To demonstrate, we’ll again be using the regex to remove a range of files using the (dash) symbol:

$ tar -vf files_dump.tar --delete file1.txt file3.txt file_dir/test1.txt file_dir/test[2-4].txt

Let’s take a brief look at the updated archive using the –list option:

$ tar --file files_dump.tar --list
file4.txt
file5.txt
file_dir/
file_dir/test5.txt

Thus, we see our operation was successful.

6. Remove a Directory From a TAR Archive

Additionally, the tar command enables us to remove entire directories from the archives to achieve greater flexibility in archive management.

In this instance, we’ll delete the file_dir directory from the files_dump.tar archive:

$ tar -vf files_dump.tar --delete file_dir

Now, let’s take a moment to review the updated archive with the –list option:

$ tar --file files_dump.tar --list
file4.txt
file5.txt

Then, let’s extract the files and directories from the files_dump.tar:

$ tar -xvf files_dump.tar
file4.txt
file5.txt
$ tree
.
├── file4.txt
├── file5.txt
└── files_dump.tar

0 directories, 3 files

Here, we used the –delete option to remove the entire directory from the TAR archive.

7. Extract Selected Files or Directories

Moving on, we can also extract only some objects from tar archives:

$ tar --file files_dump.tar --extract file1.txt file_dir/test1.txt

Here, we use the –extract option to get only the required files and directories from an archive.
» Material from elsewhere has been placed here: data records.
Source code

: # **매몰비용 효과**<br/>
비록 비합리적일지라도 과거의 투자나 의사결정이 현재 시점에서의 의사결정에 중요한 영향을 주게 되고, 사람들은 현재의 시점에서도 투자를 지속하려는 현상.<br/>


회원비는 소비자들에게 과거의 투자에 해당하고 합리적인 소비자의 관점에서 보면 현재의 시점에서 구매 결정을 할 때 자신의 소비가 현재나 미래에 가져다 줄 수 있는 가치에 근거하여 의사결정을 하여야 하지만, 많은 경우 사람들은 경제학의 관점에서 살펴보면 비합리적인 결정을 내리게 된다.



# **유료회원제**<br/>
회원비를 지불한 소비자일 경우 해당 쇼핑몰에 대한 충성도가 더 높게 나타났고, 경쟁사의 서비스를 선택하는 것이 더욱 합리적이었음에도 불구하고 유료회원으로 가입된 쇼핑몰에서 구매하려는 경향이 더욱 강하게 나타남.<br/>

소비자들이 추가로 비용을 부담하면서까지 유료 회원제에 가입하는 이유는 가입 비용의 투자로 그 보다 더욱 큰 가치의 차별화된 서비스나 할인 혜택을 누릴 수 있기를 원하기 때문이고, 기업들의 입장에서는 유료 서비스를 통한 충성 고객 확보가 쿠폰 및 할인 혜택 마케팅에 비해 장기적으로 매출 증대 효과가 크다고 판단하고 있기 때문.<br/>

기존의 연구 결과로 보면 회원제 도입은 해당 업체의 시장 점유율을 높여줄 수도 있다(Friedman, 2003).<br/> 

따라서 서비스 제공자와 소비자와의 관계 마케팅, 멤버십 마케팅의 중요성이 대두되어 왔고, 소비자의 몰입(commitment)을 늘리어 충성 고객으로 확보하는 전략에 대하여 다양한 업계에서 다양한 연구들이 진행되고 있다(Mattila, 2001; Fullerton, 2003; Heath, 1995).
Next, we’ll take a quick look at the files and directories in the current path using the tree command:

$ tree
.
├── file1.txt
├── file_dir
│   └── test1.txt
└── files_dump.tar

1 directory, 3 files

This way, we’ve selectively extracted the files (file1.txt and file_dir/test1.txt) in their original hierarchical order.

8. Conclusion

In summary, removing files and directories from a tar archive is a fairly straightforward and essential process that allows system administrators to manage their data efficiently.

In this article, we’ve explored various methods to achieve this task, including the tar command usage with the –delete option, which provides intuitive ways to remove files. Additionally, we’ve emphasized the significance of cross-verifying the archive after removal to ensure the integrity of the data. Further, we also discussed the usage of appropriate command-line options to extract specific files or directories from the archive, thereby reducing storage space and data-loss.